Note: Of course, there is an easier way to do this with Rcmdr without using the Gender.Male construct. Just use the "Linear model". Rcmdr knows that Gender is a factor. If you pick it as an independent variable, R figures out the rest and you get the same result as Salary = 53260 + 1744 x Experience + 17020 x Gender[T.Male].

 

 

Exercise: Use this dataset to estimate the travel time given, (i) distance travelled, (ii) number of deliveries and (iii) truck type. Note that truck type is a factor here and Rcmdr recognizes it. (Answer: 0.5222 + 0.0464 x Km + 0.7102 x Deliveries + 0.9 x TruckType[T.Van].)

 

b.2 Interaction terms

 

 

 

Example: We noted above that each additional year of experience is 1,744 for either gender.
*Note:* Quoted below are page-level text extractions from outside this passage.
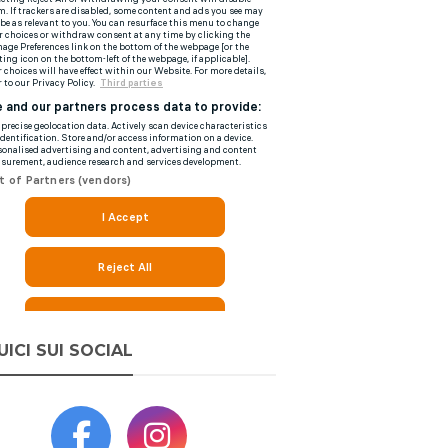
UICI SUI SOCIAL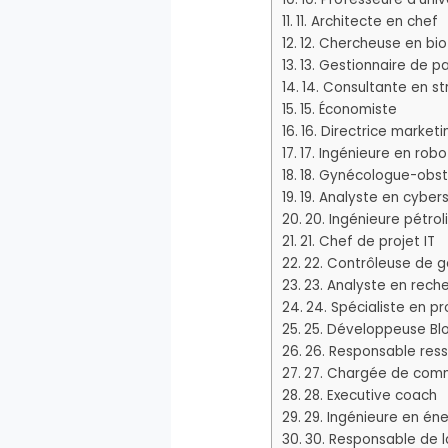
11. Architecte en chef
12. Chercheuse en bi
13. Gestionnaire de p
14. Consultante en st
15. Économiste
16. Directrice marketi
17. Ingénieure en rob
18. Gynécologue-obst
19. Analyste en cyber
20. Ingénieure pétrol
21. Chef de projet IT
22. Contrôleuse de g
23. Analyste en rec
24. Spécialiste en pr
25. Développeuse Bl
26. Responsable res
27. Chargée de comm
28. Executive coach
29. Ingénieure en én
30. Responsable de l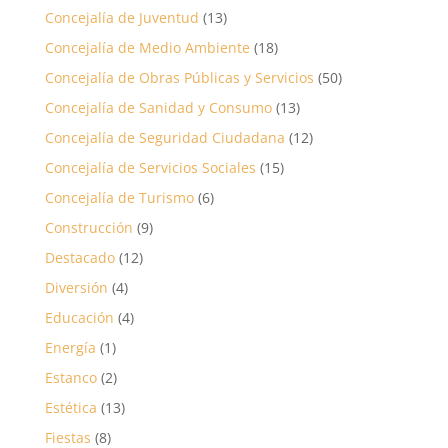
Concejalía de Juventud
(13)
Concejalía de Medio Ambiente
(18)
Concejalía de Obras Públicas y Servicios
(50)
Concejalía de Sanidad y Consumo
(13)
Concejalía de Seguridad Ciudadana
(12)
Concejalía de Servicios Sociales
(15)
Concejalía de Turismo
(6)
Construcción
(9)
Destacado
(12)
Diversión
(4)
Educación
(4)
Energía
(1)
Estanco
(2)
Estética
(13)
Fiestas
(8)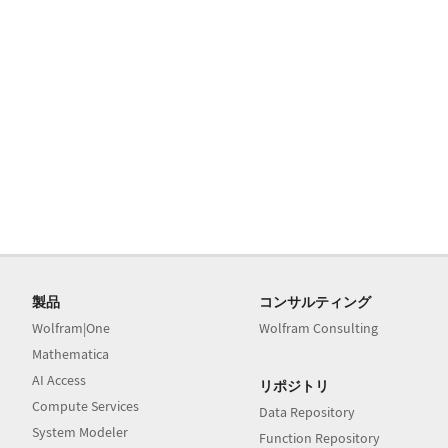
製品
コンサルティング
Wolfram|One
Wolfram Consulting
Mathematica
AI Access
リポジトリ
Compute Services
Data Repository
System Modeler
Function Repository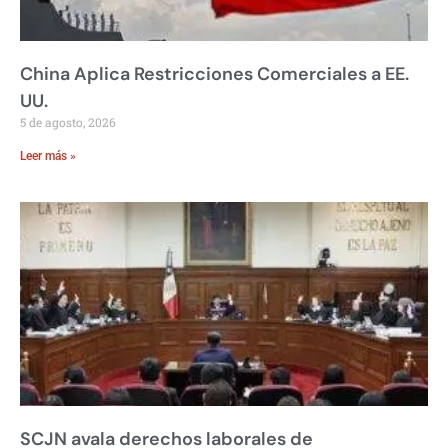
China Aplica Restricciones Comerciales a EE.
UU.
5 de agosto, 2026
Leer más »
SCJN avala derechos laborales de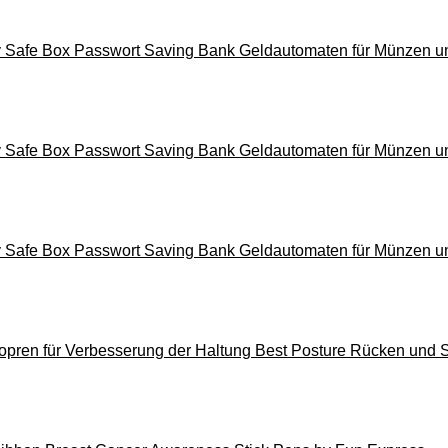
y Safe Box Passwort Saving Bank Geldautomaten für Münzen 
y Safe Box Passwort Saving Bank Geldautomaten für Münzen 
y Safe Box Passwort Saving Bank Geldautomaten für Münzen 
pren für Verbesserung der Haltung Best Posture Rücken und S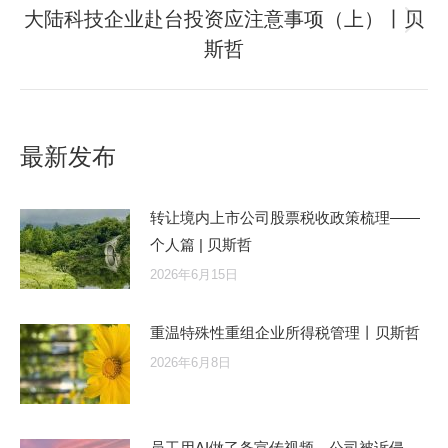
大陆科技企业赴台投资应注意事项（上）丨贝
斯哲
最新发布
转让境内上市公司股票税收政策梳理——
个人篇 | 贝斯哲
2026年6月15日
重温特殊性重组企业所得税管理丨贝斯哲
2026年6月8日
员工用AI做了条宣传视频，公司被诉侵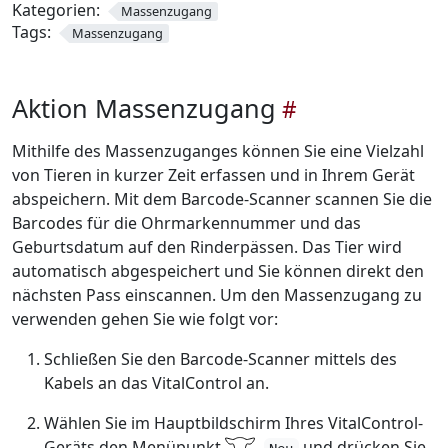
Kategorien:
Massenzugang
Tags:
Massenzugang
Aktion Massenzugang
Mithilfe des Massenzuganges können Sie eine Vielzahl
von Tieren in kurzer Zeit erfassen und in Ihrem Gerät
abspeichern. Mit dem Barcode-Scanner scannen Sie die
Barcodes für die Ohrmarkennummer und das
Geburtsdatum auf den Rinderpässen. Das Tier wird
automatisch abgespeichert und Sie können direkt den
nächsten Pass einscannen. Um den Massenzugang zu
verwenden gehen Sie wie folgt vor:
Schließen Sie den Barcode-Scanner mittels des
Kabels an das VitalControl an.
Wählen Sie im Hauptbildschirm Ihres VitalControl-
Geräts den Menüpunkt
und drücken Sie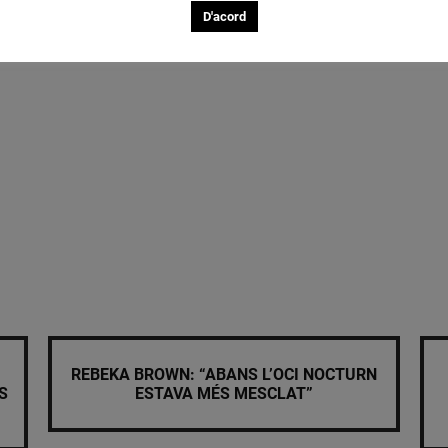
D'acord
REBEKA BROWN: “ABANS L’OCI NOCTURN
S
ESTAVA MÉS MESCLAT”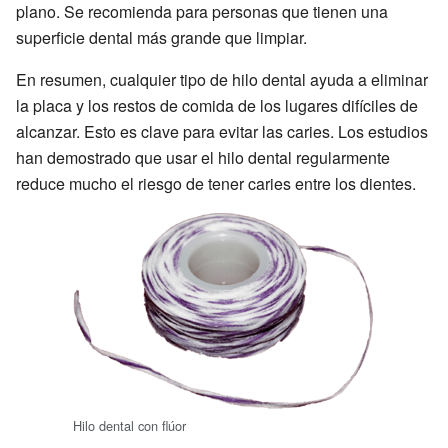
plano. Se recomienda para personas que tienen una
superficie dental más grande que limpiar.
En resumen, cualquier tipo de hilo dental ayuda a eliminar
la placa y los restos de comida de los lugares difíciles de
alcanzar. Esto es clave para evitar las caries. Los estudios
han demostrado que usar el hilo dental regularmente
reduce mucho el riesgo de tener caries entre los dientes.
Hilo dental con flúor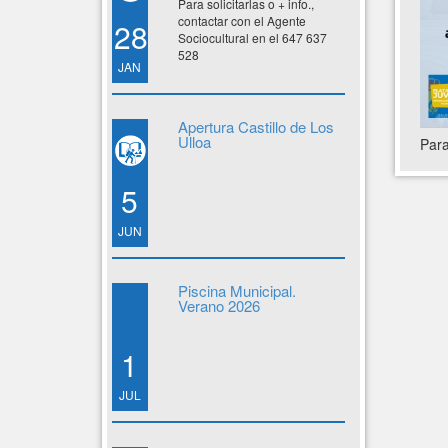
Para solicitarlas o + info.,
contactar con el Agente
28
Sociocultural en el 647 637
528
JAN
Apertura Castillo de Los
Ulloa
Para
5
JUN
Piscina Municipal.
Verano 2026
1
JUL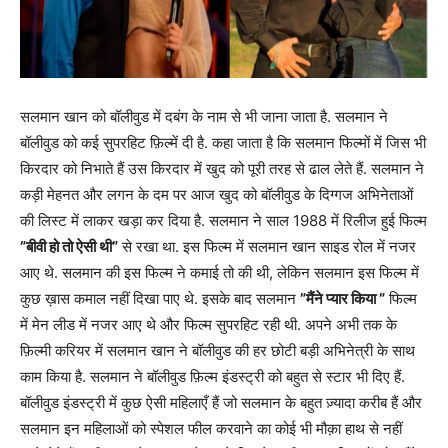
सलमान खान को बॉलीवुड में दबंग के नाम से भी जाना जाता है. सलमान ने
बॉलीवुड को कई सुपरहिट फ़िल्में दी है. कहा जाता है कि सलमान फिल्मों में जिस भी
किरदार को निभाते हैं उस किरदार में खुद को पूरी तरह से ढाल लेते हैं. सलमान ने
कड़ी मेहनत और लगन के दम पर आज खुद को बॉलीवुड के दिग्गज अभिनेताओं
की लिस्ट में लाकर खड़ा कर दिया है. सलमान ने साल 1988 में रिलीज हुई फिल्म
”बीवी हो तो ऐसी थी”
से रखा था. इस फिल्म में सलमान खान साइड रोल में नजर
आए थे. सलमान की इस फिल्म ने कमाई तो की थी, लेकिन सलमान इस फिल्म में
कुछ ख़ास कमाल नहीं दिखा पाए थे. इसके बाद सलमान
”मैंने प्यार किया ”
फिल्म
में मेन लीड में नजर आए थे और फिल्म सुपरहिट रही थी. अपने अभी तक के
फ़िल्मी करियर में सलमान खान ने बॉलीवुड की हर छोटी बड़ी अभिनेत्री के साथ
काम किया है. सलमान ने बॉलीवुड फ़िल्म इंडस्ट्री को बहुत से स्टार भी दिए हैं.
बॉलीवुड इंडस्ट्री में कुछ ऐसी महिलाएँ हैं जो सलमान के बहुत ज़्यादा करीब हैं और
सलमान इन महिलाओं को स्पेशल फील करवाने का कोई भी मौक़ा हाथ से नहीं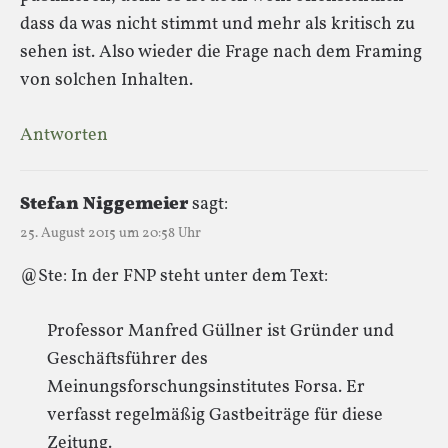
dass da was nicht stimmt und mehr als kritisch zu
sehen ist. Also wieder die Frage nach dem Framing
von solchen Inhalten.
Antworten
Stefan Niggemeier
sagt:
25. August 2015 um 20:58 Uhr
@Ste: In der FNP steht unter dem Text:
Professor Manfred Güllner ist Gründer und
Geschäftsführer des
Meinungsforschungsinstitutes Forsa. Er
verfasst regelmäßig Gastbeiträge für diese
Zeitung.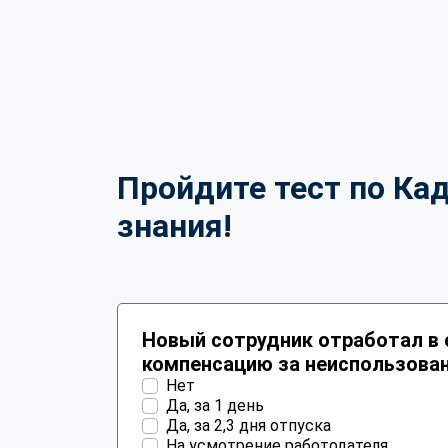
Пройдите тест по Ка
знания!
Новый сотрудник отработал в 
компенсацию за неиспользова
Нет
Да, за 1 день
Да, за 2,3 дня отпуска
На усмотрение работодателя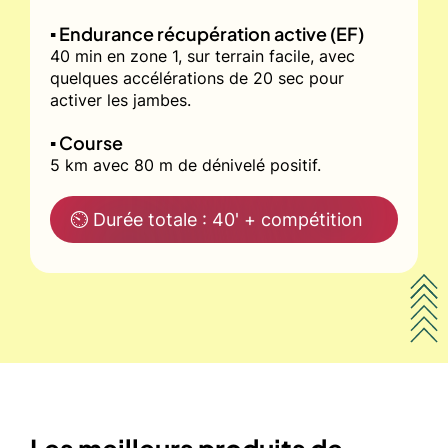
▪️ Endurance récupération active (EF)
40 min en zone 1, sur terrain facile, avec
quelques accélérations de 20 sec pour
activer les jambes.
▪️ Course
5 km avec 80 m de dénivelé positif.
⏲ Durée totale : 40' + compétition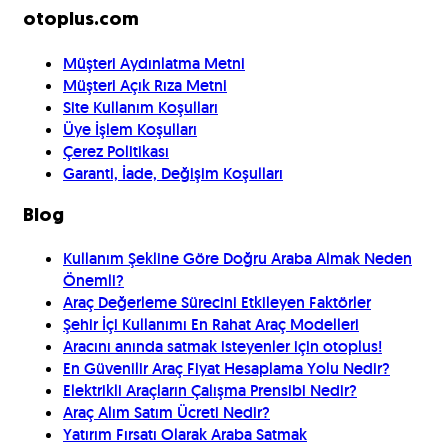
otoplus.com
Müşteri Aydınlatma Metni
Müşteri Açık Rıza Metni
Site Kullanım Koşulları
Üye İşlem Koşulları
Çerez Politikası
Garanti, İade, Değişim Koşulları
Blog
Kullanım Şekline Göre Doğru Araba Almak Neden
Önemli?
Araç Değerleme Sürecini Etkileyen Faktörler
Şehir İçi Kullanımı En Rahat Araç Modelleri
Aracını anında satmak isteyenler için otoplus!
En Güvenilir Araç Fiyat Hesaplama Yolu Nedir?
Elektrikli Araçların Çalışma Prensibi Nedir?
Araç Alım Satım Ücreti Nedir?
Yatırım Fırsatı Olarak Araba Satmak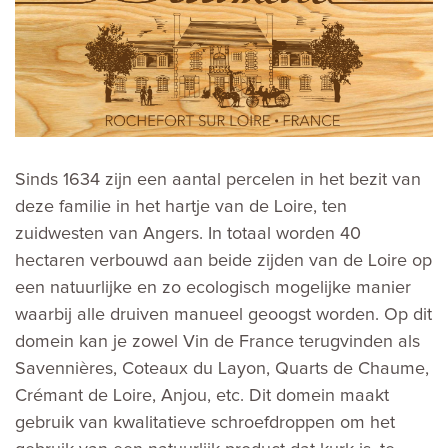
Sinds 1634 zijn een aantal percelen in het bezit van
deze familie in het hartje van de Loire, ten
zuidwesten van Angers. In totaal worden 40
hectaren verbouwd aan beide zijden van de Loire op
een natuurlijke en zo ecologisch mogelijke manier
waarbij alle druiven manueel geoogst worden. Op dit
domein kan je zowel Vin de France terugvinden als
Savennières, Coteaux du Layon, Quarts de Chaume,
Crémant de Loire, Anjou, etc. Dit domein maakt
gebruik van kwalitatieve schroefdroppen om het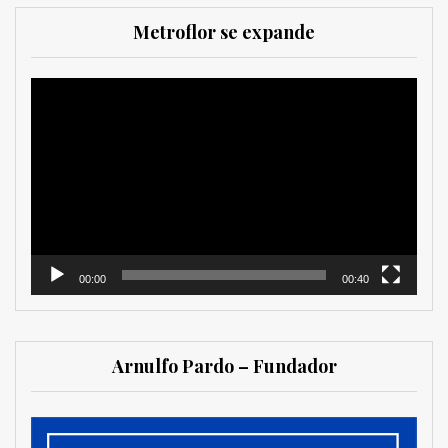
Metroflor se expande
Reproductor
de
vídeo
00:00
00:40
Arnulfo Pardo – Fundador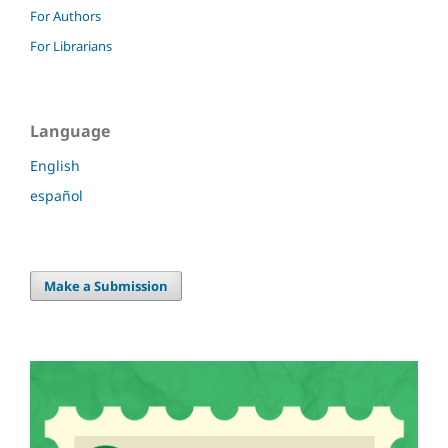
For Authors
For Librarians
Language
English
español
Make a Submission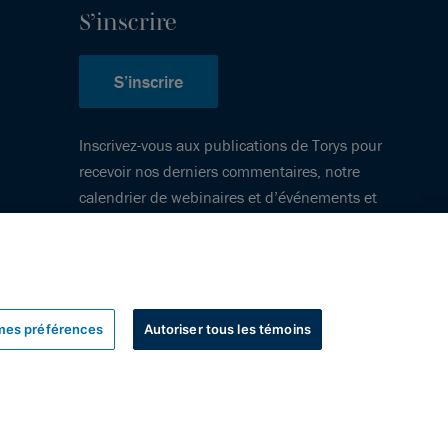
S’inscrire
S’inscrire
Inscrivez-vous aux publications de Torys pour
recevoir nos derniers commentaires, notre
calendrier de webinaires et d’événements et
plus encore.
mes préférences
Autoriser tous les témoins
uteur
Avis de non-responsabilité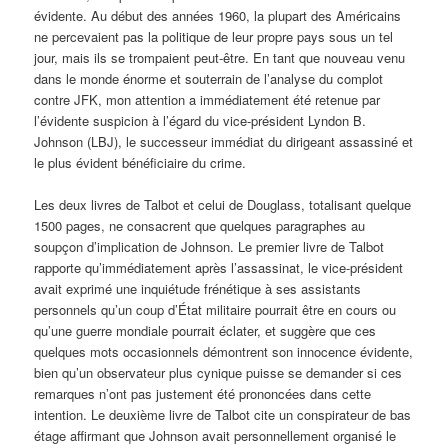
évidente. Au début des années 1960, la plupart des Américains
ne percevaient pas la politique de leur propre pays sous un tel
jour, mais ils se trompaient peut-être. En tant que nouveau venu
dans le monde énorme et souterrain de l’analyse du complot
contre JFK, mon attention a immédiatement été retenue par
l’évidente suspicion à l’égard du vice-président Lyndon B.
Johnson (LBJ), le successeur immédiat du dirigeant assassiné et
le plus évident bénéficiaire du crime.
Les deux livres de Talbot et celui de Douglass, totalisant quelque
1500 pages, ne consacrent que quelques paragraphes au
soupçon d’implication de Johnson. Le premier livre de Talbot
rapporte qu’immédiatement après l’assassinat, le vice-président
avait exprimé une inquiétude frénétique à ses assistants
personnels qu’un coup d’État militaire pourrait être en cours ou
qu’une guerre mondiale pourrait éclater, et suggère que ces
quelques mots occasionnels démontrent son innocence évidente,
bien qu’un observateur plus cynique puisse se demander si ces
remarques n’ont pas justement été prononcées dans cette
intention. Le deuxième livre de Talbot cite un conspirateur de bas
étage affirmant que Johnson avait personnellement organisé le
But this is not quite logical. Could it be more for males? We analyse this using an interaction term in the form Gender.Exp.Int = Gender.Male x Experience. The dataset with the interaction term is here. The regression equation is obtained as Salary = 66,333 + 666 x Experience - 8,034 x Gender.Male + 2,086 x Gender.Exp.Int. (R-squared = 0.55.)

 

Now what happens?

 

 

Note 1: Of course, as before, there is an easier way to do this with Rcmdr without using the Gender.Exp.Int construct. Just use the "Linear model" and incorporate the product of Gender and Exp as a new variable. Rcmdr figures out what to do and finds exactly the same result. You can do this as an Exercise.

 

Note 2: What exactly do we mean by "interaction." I will make this more clear in the workshop by comparing two functions: (i) f(x,y) = ax + by, and (ii) f(x,y) = ax + by + cxy. In the first case, there is no interaction between x and y, but in the second there is! (Just find the partial derivative of f(x,y) w.r.t. variable y in both cases and you will see the difference.)

 

(c) Data modelling - Making models more selective

 

c.1 Multicollinearity

 

 

 

Is it always a good idea to include as many independent variables as we can in a regression problem? No! Let's see why.

 

Example: Consider the dataset for a problem with sales and assets as independent variables and profit as the dependent variable.

 

 

Exercise:  Use this dataset to find a regression equation for Time as dependent variable and Km, Deliveries and Gas (consumed) as independent variables. Is there a high correlation between Km and Gas? What can go wrong with such problems?

 

c.2 Variable selection by stepwise regression

 

 

R has a nice way of dealing with the multicollinearity problem using stepwise regression.

 

Example: We use the same dataset as above. The stepwise procedure is applied after the regression problem is solved by using Models > Stepwise Model Selection... Here is the result.

 

 

Exercise: Consider again the house price dataset for 124 houses. Run a regression with Price as the dependent variable and everything else (except SubDiv) as independent variable. Next, use Models > Stepwise Model Selection... and reduce the model with Akaike Information Criterion (AIC) and the backward/forward direction. How many independent variables do you have left and what is the AIC? (Answer: We have 5 variables left as Price ~ Bathrooms + Bedrooms + Distance + LotSize + SqrFt, and AIC is 736.41.)